=== Task details ===
Find the string "shoulder" in the records and copy each line where it occurs.

=== Provided information ===
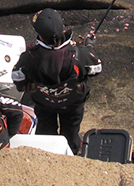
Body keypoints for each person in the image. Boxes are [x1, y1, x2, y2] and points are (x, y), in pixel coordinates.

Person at [11, 8, 102, 154]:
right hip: (72, 105)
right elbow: (96, 69)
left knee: (45, 131)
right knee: (71, 131)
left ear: (40, 35)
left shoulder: (28, 58)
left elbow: (18, 79)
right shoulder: (81, 55)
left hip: (44, 105)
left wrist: (25, 87)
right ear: (63, 28)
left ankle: (47, 155)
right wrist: (89, 46)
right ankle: (70, 151)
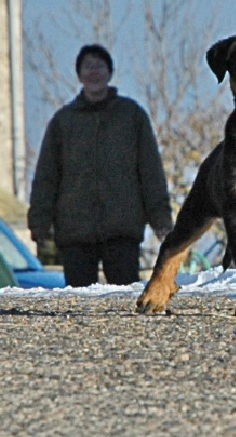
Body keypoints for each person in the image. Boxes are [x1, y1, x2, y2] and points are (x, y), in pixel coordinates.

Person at [28, 44, 173, 286]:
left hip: (122, 229)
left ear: (109, 72)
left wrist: (161, 219)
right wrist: (39, 223)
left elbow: (150, 171)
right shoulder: (63, 121)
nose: (94, 72)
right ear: (79, 74)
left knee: (125, 298)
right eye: (88, 66)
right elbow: (46, 176)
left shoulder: (131, 116)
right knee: (79, 303)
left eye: (99, 66)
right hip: (75, 231)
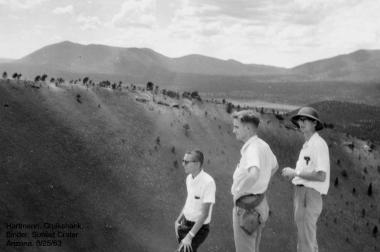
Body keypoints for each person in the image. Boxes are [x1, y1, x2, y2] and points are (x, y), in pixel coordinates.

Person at [281, 107, 330, 252]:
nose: (301, 123)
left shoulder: (317, 144)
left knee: (305, 243)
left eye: (305, 120)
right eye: (299, 120)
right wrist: (295, 175)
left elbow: (321, 176)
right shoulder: (308, 145)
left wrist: (295, 173)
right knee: (309, 240)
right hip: (303, 195)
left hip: (308, 196)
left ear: (314, 123)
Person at [231, 110, 278, 252]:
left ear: (248, 128)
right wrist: (260, 186)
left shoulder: (251, 149)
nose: (234, 131)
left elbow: (253, 174)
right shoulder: (263, 145)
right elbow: (275, 166)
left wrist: (239, 192)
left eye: (236, 127)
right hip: (260, 204)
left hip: (246, 208)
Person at [174, 150, 216, 252]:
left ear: (197, 164)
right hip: (184, 224)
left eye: (187, 162)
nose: (183, 164)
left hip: (198, 229)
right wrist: (177, 221)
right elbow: (189, 202)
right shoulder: (189, 178)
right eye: (183, 161)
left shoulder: (208, 182)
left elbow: (204, 214)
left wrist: (190, 236)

=== Finished exercise ===
left shoulder: (28, 58)
right shoulder: (81, 55)
right shoulder: (63, 121)
left shoulder: (131, 116)
left shoulder: (317, 144)
right shoulder: (308, 145)
left shoulder: (251, 149)
right shoulder: (263, 145)
right shoulder: (189, 178)
left shoulder: (208, 182)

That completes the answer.